— Instruction —
Copy the text of every item below word for word, keeping each line break as it appears.

— Extracted data —

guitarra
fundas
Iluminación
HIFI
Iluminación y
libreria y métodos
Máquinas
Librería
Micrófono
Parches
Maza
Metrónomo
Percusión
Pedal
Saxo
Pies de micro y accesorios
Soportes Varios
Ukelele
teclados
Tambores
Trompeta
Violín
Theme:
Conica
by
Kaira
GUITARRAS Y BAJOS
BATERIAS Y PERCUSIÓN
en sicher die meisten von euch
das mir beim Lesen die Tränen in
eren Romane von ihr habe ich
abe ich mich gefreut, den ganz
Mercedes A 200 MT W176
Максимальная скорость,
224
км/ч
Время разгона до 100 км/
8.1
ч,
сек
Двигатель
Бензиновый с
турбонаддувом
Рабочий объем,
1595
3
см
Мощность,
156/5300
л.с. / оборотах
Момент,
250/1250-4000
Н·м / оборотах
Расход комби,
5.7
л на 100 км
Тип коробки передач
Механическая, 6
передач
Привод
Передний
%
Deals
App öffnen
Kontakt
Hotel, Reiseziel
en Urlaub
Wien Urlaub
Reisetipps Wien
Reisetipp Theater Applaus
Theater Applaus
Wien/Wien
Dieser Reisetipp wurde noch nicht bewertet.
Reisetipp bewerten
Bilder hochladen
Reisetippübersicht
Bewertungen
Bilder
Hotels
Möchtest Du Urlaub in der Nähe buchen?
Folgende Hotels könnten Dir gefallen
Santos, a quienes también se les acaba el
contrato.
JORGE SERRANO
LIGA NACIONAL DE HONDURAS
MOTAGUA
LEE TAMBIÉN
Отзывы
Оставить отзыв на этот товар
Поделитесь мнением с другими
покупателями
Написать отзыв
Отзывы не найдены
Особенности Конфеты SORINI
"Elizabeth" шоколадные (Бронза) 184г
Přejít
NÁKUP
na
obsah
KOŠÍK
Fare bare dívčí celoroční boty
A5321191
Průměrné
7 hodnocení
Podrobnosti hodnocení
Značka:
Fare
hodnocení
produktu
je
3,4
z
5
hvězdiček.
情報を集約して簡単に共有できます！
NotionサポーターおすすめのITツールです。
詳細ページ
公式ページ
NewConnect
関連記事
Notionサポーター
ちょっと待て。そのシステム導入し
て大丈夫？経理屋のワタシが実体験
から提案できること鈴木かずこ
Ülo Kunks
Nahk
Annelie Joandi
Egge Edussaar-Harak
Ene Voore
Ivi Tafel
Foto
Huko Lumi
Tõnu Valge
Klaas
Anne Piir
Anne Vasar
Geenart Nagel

— Your solution —
guitarra
fundas
Iluminación
HIFI
Iluminación y
libreria y métodos
Máquinas
Librería
Micrófono
Parches
Maza
Metrónomo
Percusión
Pedal
Saxo
Pies de micro y accesorios
Soportes Varios
Ukelele
teclados
Tambores
Trompeta
Violín
Theme:
Conica
by
Kaira
GUITARRAS Y BAJOS
BATERIAS Y PERCUSIÓN
en sicher die meisten von euch
das mir beim Lesen die Tränen in
eren Romane von ihr habe ich
abe ich mich gefreut, den ganz
Mercedes A 200 MT W176
Максимальная скорость,
224
км/ч
Время разгона до 100 км/
8.1
ч,
сек
Двигатель
Бензиновый с
турбонаддувом
Рабочий объем,
1595
3
см
Мощность,
156/5300
л.с. / оборотах
Момент,
250/1250-4000
Н·м / оборотах
Расход комби,
5.7
л на 100 км
Тип коробки передач
Механическая, 6
передач
Привод
Передний
%
Deals
App öffnen
Kontakt
Hotel, Reiseziel
en Urlaub
Wien Urlaub
Reisetipps Wien
Reisetipp Theater Applaus
Theater Applaus
Wien/Wien
Dieser Reisetipp wurde noch nicht bewertet.
Reisetipp bewerten
Bilder hochladen
Reisetippübersicht
Bewertungen
Bilder
Hotels
Möchtest Du Urlaub in der Nähe buchen?
Folgende Hotels könnten Dir gefallen
Santos, a quienes también se les acaba el
contrato.
JORGE SERRANO
LIGA NACIONAL DE HONDURAS
MOTAGUA
LEE TAMBIÉN
Отзывы
Оставить отзыв на этот товар
Поделитесь мнением с другими
покупателями
Написать отзыв
Отзывы не найдены
Особенности Конфеты SORINI
"Elizabeth" шоколадные (Бронза) 184г
Přejít
NÁKUP
na
obsah
KOŠÍK
Fare bare dívčí celoroční boty
A5321191
Průměrné
7 hodnocení
Podrobnosti hodnocení
Značka:
Fare
hodnocení
produktu
je
3,4
z
5
hvězdiček.
情報を集約して簡単に共有できます！
NotionサポーターおすすめのITツールです。
詳細ページ
公式ページ
NewConnect
関連記事
Notionサポーター
ちょっと待て。そのシステム導入し
て大丈夫？経理屋のワタシが実体験
から提案できること鈴木かずこ
Ülo Kunks
Nahk
Annelie Joandi
Egge Edussaar-Harak
Ene Voore
Ivi Tafel
Foto
Huko Lumi
Tõnu Valge
Klaas
Anne Piir
Anne Vasar
Geenart Nagel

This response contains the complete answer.